_GIVEN RECORDS_:
# # # # #
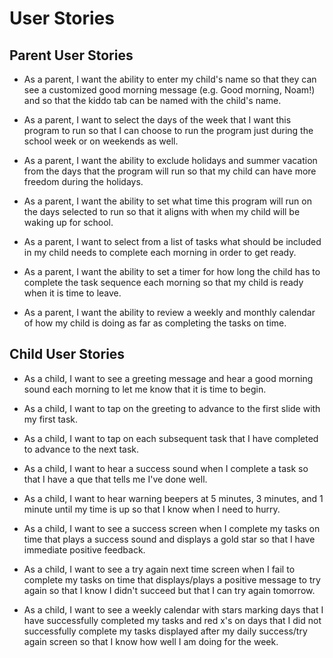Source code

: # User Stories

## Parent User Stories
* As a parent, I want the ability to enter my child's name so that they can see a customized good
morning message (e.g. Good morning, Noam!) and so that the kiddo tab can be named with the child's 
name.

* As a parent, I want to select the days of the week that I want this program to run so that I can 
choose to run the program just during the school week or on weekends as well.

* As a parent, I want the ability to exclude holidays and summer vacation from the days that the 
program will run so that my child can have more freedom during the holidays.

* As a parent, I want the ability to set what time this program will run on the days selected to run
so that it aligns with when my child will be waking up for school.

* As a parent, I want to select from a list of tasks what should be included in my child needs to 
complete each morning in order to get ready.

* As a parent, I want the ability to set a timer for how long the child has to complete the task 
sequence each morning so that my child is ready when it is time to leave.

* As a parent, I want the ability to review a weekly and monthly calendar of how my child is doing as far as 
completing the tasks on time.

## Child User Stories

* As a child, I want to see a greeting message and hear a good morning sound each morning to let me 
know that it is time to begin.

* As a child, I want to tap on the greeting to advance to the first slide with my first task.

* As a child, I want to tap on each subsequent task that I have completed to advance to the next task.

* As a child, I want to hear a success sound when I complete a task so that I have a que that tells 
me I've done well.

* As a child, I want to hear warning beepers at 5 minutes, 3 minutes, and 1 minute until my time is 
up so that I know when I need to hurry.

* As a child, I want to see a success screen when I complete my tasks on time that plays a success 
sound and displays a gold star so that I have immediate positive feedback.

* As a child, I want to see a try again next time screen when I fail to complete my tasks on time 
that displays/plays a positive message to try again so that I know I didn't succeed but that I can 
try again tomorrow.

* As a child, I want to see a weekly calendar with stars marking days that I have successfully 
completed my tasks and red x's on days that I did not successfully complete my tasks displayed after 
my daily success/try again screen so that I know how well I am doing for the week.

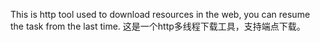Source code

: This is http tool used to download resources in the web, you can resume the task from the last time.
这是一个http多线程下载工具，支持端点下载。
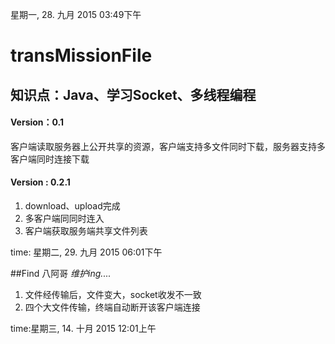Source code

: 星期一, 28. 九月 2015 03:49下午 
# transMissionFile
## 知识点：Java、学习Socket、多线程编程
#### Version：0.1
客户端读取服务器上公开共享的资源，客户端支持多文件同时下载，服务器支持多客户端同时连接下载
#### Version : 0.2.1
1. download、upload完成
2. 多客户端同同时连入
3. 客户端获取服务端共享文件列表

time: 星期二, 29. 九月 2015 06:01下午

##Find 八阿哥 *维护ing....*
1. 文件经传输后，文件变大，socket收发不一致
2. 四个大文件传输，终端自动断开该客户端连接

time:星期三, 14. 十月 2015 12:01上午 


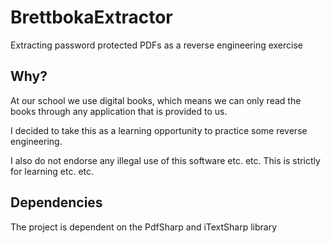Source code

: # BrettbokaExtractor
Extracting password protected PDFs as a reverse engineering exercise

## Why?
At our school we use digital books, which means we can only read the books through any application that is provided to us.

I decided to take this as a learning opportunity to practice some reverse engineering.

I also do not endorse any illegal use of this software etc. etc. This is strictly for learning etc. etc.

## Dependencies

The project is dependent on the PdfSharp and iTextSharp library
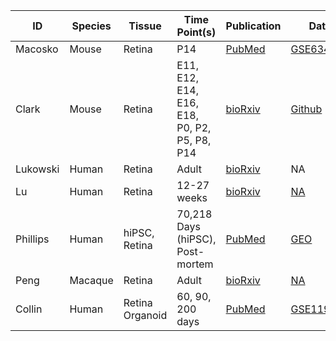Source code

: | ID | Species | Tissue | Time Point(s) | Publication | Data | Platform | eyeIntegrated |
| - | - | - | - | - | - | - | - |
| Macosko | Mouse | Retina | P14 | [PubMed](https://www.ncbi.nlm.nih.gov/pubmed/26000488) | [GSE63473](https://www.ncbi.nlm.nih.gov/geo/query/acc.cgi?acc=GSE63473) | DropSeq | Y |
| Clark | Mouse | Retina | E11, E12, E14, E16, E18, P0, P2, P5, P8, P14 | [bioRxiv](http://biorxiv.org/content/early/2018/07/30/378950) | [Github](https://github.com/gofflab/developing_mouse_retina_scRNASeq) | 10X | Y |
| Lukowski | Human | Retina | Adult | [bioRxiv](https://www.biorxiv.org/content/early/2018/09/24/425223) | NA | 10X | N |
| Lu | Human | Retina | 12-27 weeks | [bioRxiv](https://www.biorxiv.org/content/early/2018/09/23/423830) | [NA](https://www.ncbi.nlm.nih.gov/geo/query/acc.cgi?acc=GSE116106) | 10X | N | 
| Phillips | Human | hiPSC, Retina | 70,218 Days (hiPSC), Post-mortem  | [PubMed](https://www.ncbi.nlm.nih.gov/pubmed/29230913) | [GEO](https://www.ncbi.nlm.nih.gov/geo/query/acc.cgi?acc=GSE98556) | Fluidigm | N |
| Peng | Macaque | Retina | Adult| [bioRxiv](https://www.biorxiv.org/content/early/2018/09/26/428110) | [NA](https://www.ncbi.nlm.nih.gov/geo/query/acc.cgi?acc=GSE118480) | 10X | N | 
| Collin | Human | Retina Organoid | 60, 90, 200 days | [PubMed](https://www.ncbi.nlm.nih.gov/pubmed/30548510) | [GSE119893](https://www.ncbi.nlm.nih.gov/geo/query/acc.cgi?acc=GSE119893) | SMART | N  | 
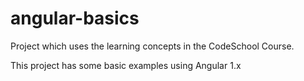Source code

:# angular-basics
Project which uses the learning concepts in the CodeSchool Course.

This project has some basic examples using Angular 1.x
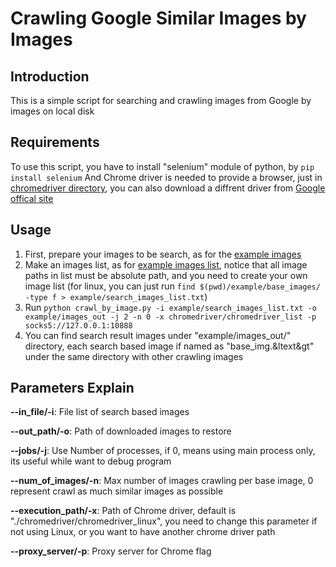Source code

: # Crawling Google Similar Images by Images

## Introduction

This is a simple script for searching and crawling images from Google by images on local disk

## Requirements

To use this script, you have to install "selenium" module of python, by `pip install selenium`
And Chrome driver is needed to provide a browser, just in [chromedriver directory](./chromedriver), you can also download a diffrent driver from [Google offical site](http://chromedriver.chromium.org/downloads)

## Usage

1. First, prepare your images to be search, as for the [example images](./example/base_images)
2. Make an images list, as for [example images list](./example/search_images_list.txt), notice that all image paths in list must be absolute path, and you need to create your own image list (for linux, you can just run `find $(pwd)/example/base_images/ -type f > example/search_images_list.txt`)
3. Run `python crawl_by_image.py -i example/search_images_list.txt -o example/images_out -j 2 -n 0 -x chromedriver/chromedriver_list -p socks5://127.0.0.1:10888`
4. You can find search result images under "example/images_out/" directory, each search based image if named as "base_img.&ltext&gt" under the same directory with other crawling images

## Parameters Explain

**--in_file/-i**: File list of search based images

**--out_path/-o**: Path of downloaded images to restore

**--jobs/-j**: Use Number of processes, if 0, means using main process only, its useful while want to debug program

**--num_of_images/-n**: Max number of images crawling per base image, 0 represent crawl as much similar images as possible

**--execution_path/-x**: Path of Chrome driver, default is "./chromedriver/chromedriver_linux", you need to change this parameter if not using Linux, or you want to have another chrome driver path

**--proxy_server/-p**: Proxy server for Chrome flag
# # # # #
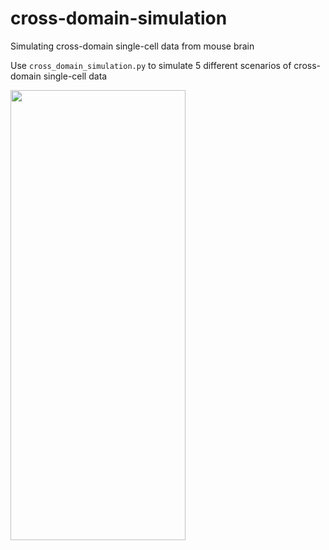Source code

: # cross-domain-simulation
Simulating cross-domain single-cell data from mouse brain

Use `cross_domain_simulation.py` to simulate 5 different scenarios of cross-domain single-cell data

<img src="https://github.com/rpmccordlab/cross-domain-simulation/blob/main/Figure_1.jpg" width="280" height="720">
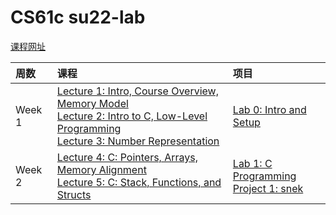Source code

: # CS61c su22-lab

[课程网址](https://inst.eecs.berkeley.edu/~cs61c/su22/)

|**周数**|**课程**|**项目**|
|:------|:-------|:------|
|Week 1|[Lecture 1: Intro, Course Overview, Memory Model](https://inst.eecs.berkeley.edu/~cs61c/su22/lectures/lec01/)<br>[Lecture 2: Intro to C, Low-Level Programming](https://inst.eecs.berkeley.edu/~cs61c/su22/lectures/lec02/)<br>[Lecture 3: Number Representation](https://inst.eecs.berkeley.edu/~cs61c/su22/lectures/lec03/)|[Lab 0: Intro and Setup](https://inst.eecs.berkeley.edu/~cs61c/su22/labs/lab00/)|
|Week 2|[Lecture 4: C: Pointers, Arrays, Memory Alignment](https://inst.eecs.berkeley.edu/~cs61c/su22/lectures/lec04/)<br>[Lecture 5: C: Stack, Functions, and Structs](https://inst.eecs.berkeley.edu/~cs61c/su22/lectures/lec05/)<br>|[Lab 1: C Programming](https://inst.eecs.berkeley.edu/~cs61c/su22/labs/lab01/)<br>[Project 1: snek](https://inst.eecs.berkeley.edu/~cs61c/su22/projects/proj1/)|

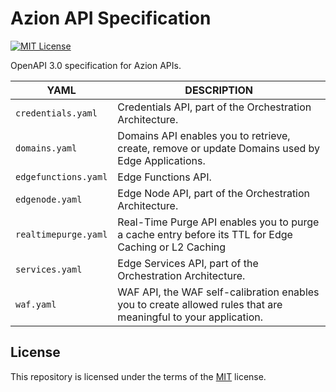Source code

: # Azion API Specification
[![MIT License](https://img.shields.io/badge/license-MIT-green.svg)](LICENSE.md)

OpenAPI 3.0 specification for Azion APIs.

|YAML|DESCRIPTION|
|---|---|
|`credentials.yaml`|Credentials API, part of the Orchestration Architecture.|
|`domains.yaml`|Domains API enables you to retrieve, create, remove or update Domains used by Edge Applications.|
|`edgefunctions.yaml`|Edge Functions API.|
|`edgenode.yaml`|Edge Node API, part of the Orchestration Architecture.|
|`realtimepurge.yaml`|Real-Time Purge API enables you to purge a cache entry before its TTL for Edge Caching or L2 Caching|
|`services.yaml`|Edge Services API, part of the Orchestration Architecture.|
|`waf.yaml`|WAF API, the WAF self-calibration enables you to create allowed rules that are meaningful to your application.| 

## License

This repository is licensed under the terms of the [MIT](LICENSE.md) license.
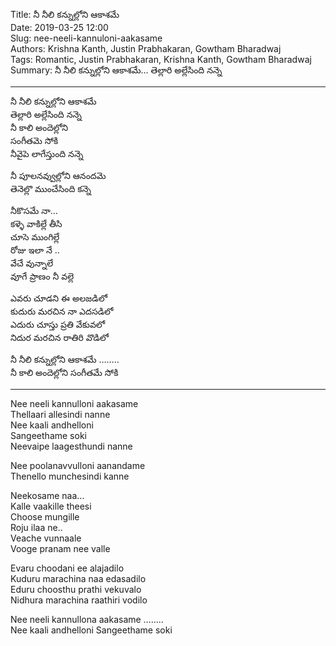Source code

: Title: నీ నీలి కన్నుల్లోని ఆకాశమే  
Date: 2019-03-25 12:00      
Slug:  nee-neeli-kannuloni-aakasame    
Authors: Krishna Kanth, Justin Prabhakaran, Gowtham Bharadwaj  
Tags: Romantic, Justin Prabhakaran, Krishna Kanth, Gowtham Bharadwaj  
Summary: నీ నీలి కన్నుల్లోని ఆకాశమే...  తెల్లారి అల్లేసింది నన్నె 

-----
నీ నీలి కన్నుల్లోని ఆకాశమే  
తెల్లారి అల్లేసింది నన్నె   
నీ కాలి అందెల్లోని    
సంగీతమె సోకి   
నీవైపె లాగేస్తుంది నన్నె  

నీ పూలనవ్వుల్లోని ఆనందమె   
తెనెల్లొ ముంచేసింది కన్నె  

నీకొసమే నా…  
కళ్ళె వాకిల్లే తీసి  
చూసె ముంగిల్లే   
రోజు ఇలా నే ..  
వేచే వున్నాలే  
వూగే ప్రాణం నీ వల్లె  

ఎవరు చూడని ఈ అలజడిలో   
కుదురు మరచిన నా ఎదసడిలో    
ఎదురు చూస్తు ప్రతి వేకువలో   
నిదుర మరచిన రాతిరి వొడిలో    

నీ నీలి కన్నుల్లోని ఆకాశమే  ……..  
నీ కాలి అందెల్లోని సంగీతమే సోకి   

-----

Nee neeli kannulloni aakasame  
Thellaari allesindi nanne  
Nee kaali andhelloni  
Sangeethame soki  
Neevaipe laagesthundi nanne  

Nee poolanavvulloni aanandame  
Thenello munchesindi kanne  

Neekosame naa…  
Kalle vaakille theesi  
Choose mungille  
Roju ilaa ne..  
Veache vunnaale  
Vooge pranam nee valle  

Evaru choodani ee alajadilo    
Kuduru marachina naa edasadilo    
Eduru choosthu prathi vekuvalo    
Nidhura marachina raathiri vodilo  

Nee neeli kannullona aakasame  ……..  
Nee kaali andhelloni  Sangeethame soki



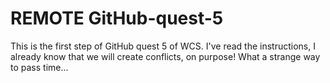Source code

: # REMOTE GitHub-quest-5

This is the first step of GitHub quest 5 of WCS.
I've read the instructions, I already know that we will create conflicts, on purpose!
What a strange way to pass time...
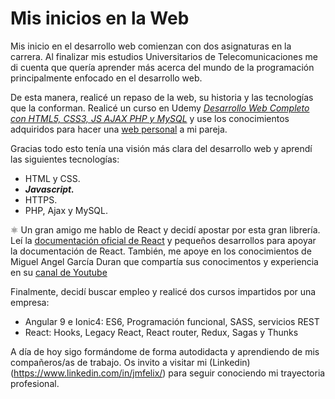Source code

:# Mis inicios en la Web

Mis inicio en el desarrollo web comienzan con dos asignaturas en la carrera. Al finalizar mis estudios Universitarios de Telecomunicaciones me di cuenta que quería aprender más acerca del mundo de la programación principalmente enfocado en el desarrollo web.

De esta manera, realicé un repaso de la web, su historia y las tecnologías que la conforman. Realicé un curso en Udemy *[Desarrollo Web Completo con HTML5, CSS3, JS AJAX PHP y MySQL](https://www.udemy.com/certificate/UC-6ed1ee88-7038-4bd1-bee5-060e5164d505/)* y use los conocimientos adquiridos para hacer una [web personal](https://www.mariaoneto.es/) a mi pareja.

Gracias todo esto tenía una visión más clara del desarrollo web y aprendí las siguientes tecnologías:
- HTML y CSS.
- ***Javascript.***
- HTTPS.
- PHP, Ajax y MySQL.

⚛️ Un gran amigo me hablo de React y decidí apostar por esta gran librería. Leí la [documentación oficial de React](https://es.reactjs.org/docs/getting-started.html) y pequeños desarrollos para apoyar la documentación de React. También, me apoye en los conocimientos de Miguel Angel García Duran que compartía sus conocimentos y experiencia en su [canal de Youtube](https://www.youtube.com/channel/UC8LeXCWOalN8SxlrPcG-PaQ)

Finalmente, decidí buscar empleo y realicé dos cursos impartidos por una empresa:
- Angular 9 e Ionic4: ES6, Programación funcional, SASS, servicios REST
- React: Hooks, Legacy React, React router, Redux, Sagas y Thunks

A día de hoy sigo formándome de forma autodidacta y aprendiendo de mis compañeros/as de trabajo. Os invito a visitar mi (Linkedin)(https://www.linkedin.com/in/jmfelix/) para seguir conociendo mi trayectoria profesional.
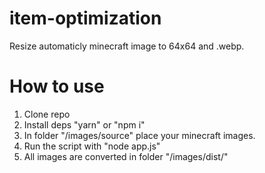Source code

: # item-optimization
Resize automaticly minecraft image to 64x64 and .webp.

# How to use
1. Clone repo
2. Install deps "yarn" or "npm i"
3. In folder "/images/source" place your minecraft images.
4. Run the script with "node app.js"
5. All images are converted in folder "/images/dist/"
# # # # #
_JOB_:
Scan the material above. Copy each line that holds the word "will".

_ANSWER SECTION_:
program will run so that my child can have more freedom during the holidays.
* As a parent, I want the ability to set what time this program will run on the days selected to run
so that it aligns with when my child will be waking up for school.
I've read the instructions, I already know that we will create conflicts, on purpose!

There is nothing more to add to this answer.